Online training of Gensim's Doc2vec

Nandan Thakur

unread,

Apr 24, 2019, 2:48:22 PM4/24/19

to Gensim

Hello to whomsoever it may concern,

So, I recently trained a gensim doc2vec model using approximately 7k documents with text. and mainly I am using this to find similar documents in my corpus and flagging them. Doc2vec works perfectly fine with this and all the results come out good.

Now, In my project, anyone can upload a new document, hence which means I have a new document now to index to my model, so that means my count should get increased to 7,001 documents. because in the future, I might be getting more and more documents and the doc2vec algorithm should check the similarity with these new docs as well.

So, I wanted to figure if there is a way to retrain the model, by not actually retraining the whole of 7,001 documents, but rather reuse the 7k doc2vec model and train with the only the new document. If such a solution is possible?

If not, could you suggest me some alternative approach which I could take?

I have already tried using build_vocab(update= True) and other solutions and also searched a lot, but nowhere it mentions as a solution. Can it be done?

Cheers,
Nandan

Gordon Mohr

unread,

Apr 24, 2019, 3:28:32 PM4/24/19

to Gensim

That's a very small corpus for a `Doc2Vec` model.

But, once you have a trained model, you can infer-vectors for new documents using the `infer_vector()` method, passing it a version of the document tokenized the same as the training data:

https://radimrehurek.com/gensim/models/doc2vec.html#gensim.models.doc2vec.Doc2Vec.infer_vector

If the new doc has new vocabulary words not already known by the model, they are ignored.

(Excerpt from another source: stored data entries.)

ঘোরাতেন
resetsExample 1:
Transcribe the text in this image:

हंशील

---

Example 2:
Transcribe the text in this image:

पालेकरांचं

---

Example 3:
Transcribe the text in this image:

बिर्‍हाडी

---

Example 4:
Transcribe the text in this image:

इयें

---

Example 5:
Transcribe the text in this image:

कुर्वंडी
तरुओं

The inferred vector returned is *not* added to the model's bulk-learned vectors (against which `most_similar()` operations collect their results) – if you want to save it aside, and compare to other future documents, you'll have to do that in your own code.

If the new docs all generally "fit within" the vocabulary/variety of the original training docs, you could do this indefinitely... but if the new docs actually introduce useful new vocabulary/variety, then you'd likely eventually want to re-train a fresh model, from scratch, with as many relevant corpus documents as can be included.

- Gordon

Nandan Thakur

unread,

Apr 26, 2019, 6:35:53 AM4/26/19

to Gensim

Hi Gordon, Thanks for the reply.

What if the new docs actually introduce new vocabulary/variety and I want to do incremental learning (Since retraining from scratch is a time-consuming and costly process), is this feature possible with doc2vec? If not should I change over to word2vec as it supports incremental learning?

Cheers,

Nandan

Gordon Mohr

unread,

Apr 26, 2019, 5:09:44 PM4/26/19

to Gensim

The only supported answer is occasionally retraining with the full document set to understand the new vocabulary.

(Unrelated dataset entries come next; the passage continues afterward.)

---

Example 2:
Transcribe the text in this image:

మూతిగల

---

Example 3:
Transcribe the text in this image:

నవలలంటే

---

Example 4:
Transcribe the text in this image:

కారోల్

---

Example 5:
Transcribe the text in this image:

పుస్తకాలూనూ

The `build_vocab(..., update=True)` option, which was added to `Word2Vec` (with a lot of caveats), has always had a crashing bug if attempted with Doc2Vec. (Issue <https://github.com/RaRe-Technologies/gensim/issues/1019>.) But note that even in `Word2Vec` where vocabulary-expansion is possible, it's easy to do wrong: repeated training with small updates, not representative of the full domain, can worsen a model. I don't know of any straightforward guides to good choices in incremental-corpus construction & parameter choices to ensure it's helping, leaving it up to each user to develop their own project-specific practices.

- Gordon

Ilker

unread,

May 27, 2019, 7:33:08 AM5/27/19

to Gensim

Hi Nandan and Gordon,

I am in need similar solution and my understanding best option from among all is that using Similarity class (https://radimrehurek.com/gensim/similarities/docsim.html) I guess.

Especially where we need compare small (~1000) & continuously updated document (paragraphs) list.

In Similarity Class, with corpus parameter we can pass fasttext or word2vec model (previously prepared like google news etc..) to allow semantic similarity comparison between documents and iwth "add_documents" method we can add new document to be able to compare with previously added documents for next query.